BARISAN.CO – Pandemi Covid-19 menghambat pertumbuhan ekonomi dan mengubah pola hidup masyarakat. Kini masyarakat banyak melakukan kegiatan dari rumah, dari bekerja, kuliah, bertransaksi jual beli, dan sebagainya.
Perubahan pola hidup ini turut menggeser perubahan jenis sampah yang dihasilkan masyarakat Indonesia. Lembaga Ilmu Pengetahuan (LIPI) mencatat terdapat kenaikan kegiatan belanja daring selama Pembatasan Sosial Berskala Besar (PSBB) tahun 2020. Dari 1-5 kali sebulan menjadi 1-10 kali sebulan, dengan tingkat pemakaian plastiknya mencapai 96 persen. Sementara itu, limbah medis pun mengalami peningkatan sekitar 30-50 persen dari masa pandemi.

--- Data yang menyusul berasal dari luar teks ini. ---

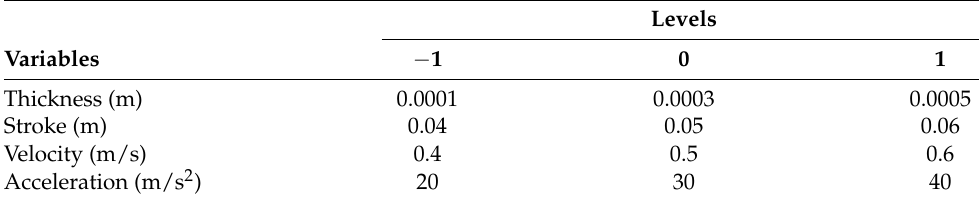
Table 3. The design of response surface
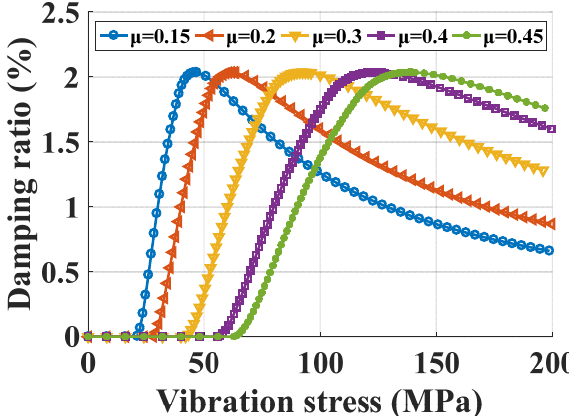
Figure 21. Damping characteristics at different friction coefficients for labyrinth seal.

Peningkatan jumlah sampah jenis baru ini tentu saja menambah panjang daftar permasalahan sampah di Indonesia. Pasalnya, Indonesia memegang rekor sebagai penyumbang sampah plastik di laut nomor dua terbesar di dunia setelah Tiongkok. Indonesia juga menjadi negara penyumbang sampah makanan nomor dua terbesar di dunia setelah Arab Saudi.
Setiap tahun, sekitar 70 persen sampah plastik atau sekitar 4,8 juta ton diperkirakan tidak terkelola di Indonesia. Angka-angka ini mengancam tercapainya target Indonesia untuk bebas sampah pada 2025.
Permasalahan sampah sebenarnya telah menjadi perhatian pemerintah. Menurut Direktur Jenderal Cipta Karya, Kementerian Pekerjaan Umum dan Perumahan Rakyat, Diana Kusumastuti, pengelolaan sampah merupakan salah satu urusan wajib pemerintah daerah terkait dengan pelayanan dasar berdasarkan UU No.23 tahun 2014.
Bahkan berdasarkan Peraturan Menteri Keuangan No. 26 tahun 2021, terdapat sinergi dukungan pendanaan APBN dan APBD bagi pengelolaan sampah di daerah.
“Meski demikian, pemerintah daerah tentunya tidak mungkin berjalan sendiri, perlu berkolaborasi aktif dengan semua pihak agar pengelolaan sampah dapat dilakukan dengan baik. Mulai dari pemerintah pusat, dunia industri, sampai masyarakat,” ujar Diana pada Jambore Indonesia Bersih dan Bebas Sampah (JIBBS) 2021 yang digelar Greeneration Foundation secara virtual, Selasa (21/09/2021).